§ What needs to be done
Please reproduce the text of the records below with every "Angebote" changed to "Aktionen" and everything else left as it is. Leave the pictures out of your answer.

[Opening Records shown section]

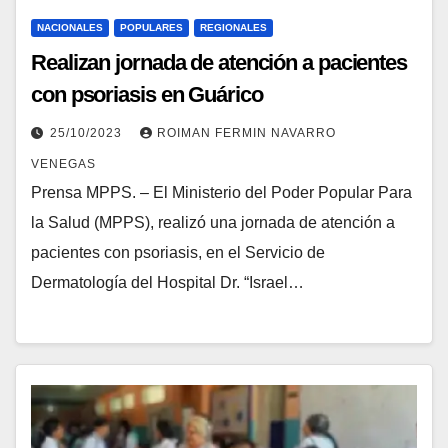
NACIONALES
POPULARES
REGIONALES
Realizan jornada de atención a pacientes
con psoriasis en Guárico
25/10/2023
ROIMAN FERMIN NAVARRO
VENEGAS
Prensa MPPS. – El Ministerio del Poder Popular Para
la Salud (MPPS), realizó una jornada de atención a
pacientes con psoriasis, en el Servicio de
Dermatología del Hospital Dr. “Israel…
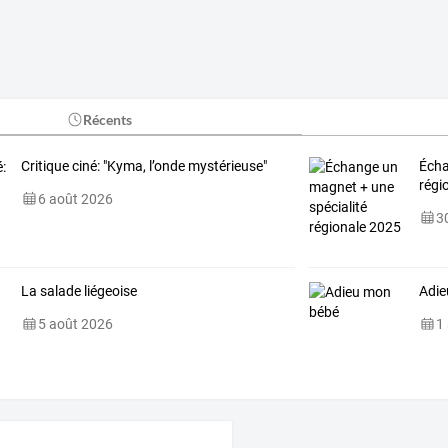
Récents
Critique ciné: "Kyma, l’onde mystérieuse"
Écha
régi
6 août 2026
30
La salade liégeoise
Adie
5 août 2026
1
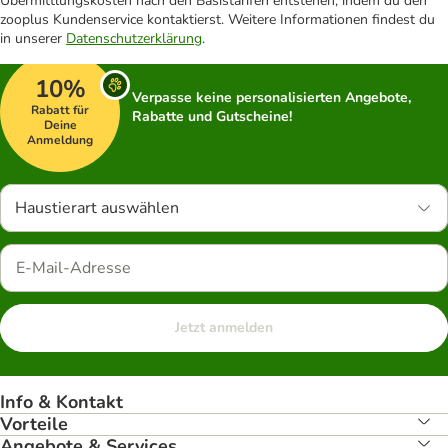
Übermittlungskosten nach den Basistarifen entstehen, indem du den
zooplus Kundenservice kontaktierst. Weitere Informationen findest du
in unserer
Datenschutzerklärung
.
10%
Verpasse keine personalisierten Angebote,
Rabatt für
Rabatte und Gutscheine!
Deine
Anmeldung
Haustierart auswählen
Jetzt anmelden
Info & Kontakt
Vorteile
Angebote & Services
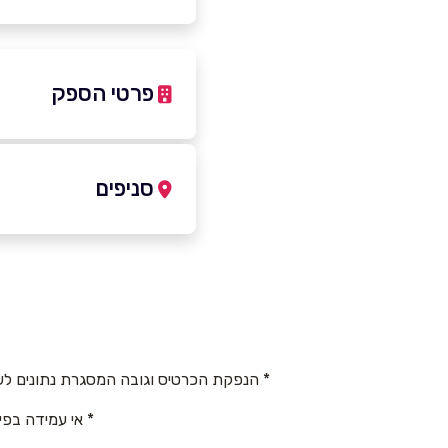
פרטי הספק
3404405
|
054-6436631
סניפים
אשדוד
שם מלא
*
העבודה 50
טלפון
*
054-6436631
* הנפקת הכרטיס וגובה המסגרת נתונים לש
נושא
*
* אי עמידה בפי
אנא חזרו אלי בקשר ל...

[Closing Records shown section]

§ Completed exercise
NACIONALES
POPULARES
REGIONALES
Realizan jornada de atención a pacientes
con psoriasis en Guárico
25/10/2023
ROIMAN FERMIN NAVARRO
VENEGAS
Prensa MPPS. – El Ministerio del Poder Popular Para
la Salud (MPPS), realizó una jornada de atención a
pacientes con psoriasis, en el Servicio de
Dermatología del Hospital Dr. “Israel…
Récents
Critique ciné: "Kyma, l’onde mystérieuse"
Écha
régi
6 août 2026
30
La salade liégeoise
Adie
5 août 2026
1
Übermittlungskosten nach den Basistarifen entstehen, indem du den
zooplus Kundenservice kontaktierst. Weitere Informationen findest du
in unserer
Datenschutzerklärung
.
10%
Verpasse keine personalisierten Aktionen,
Rabatt für
Rabatte und Gutscheine!
Deine
Anmeldung
Haustierart auswählen
Jetzt anmelden
Info & Kontakt
Vorteile
Aktionen & Services
פרטי הספק
3404405
|
054-6436631
סניפים
אשדוד
שם מלא
*
העבודה 50
טלפון
*
054-6436631
* הנפקת הכרטיס וגובה המסגרת נתונים לש
נושא
*
* אי עמידה בפי
אנא חזרו אלי בקשר ל...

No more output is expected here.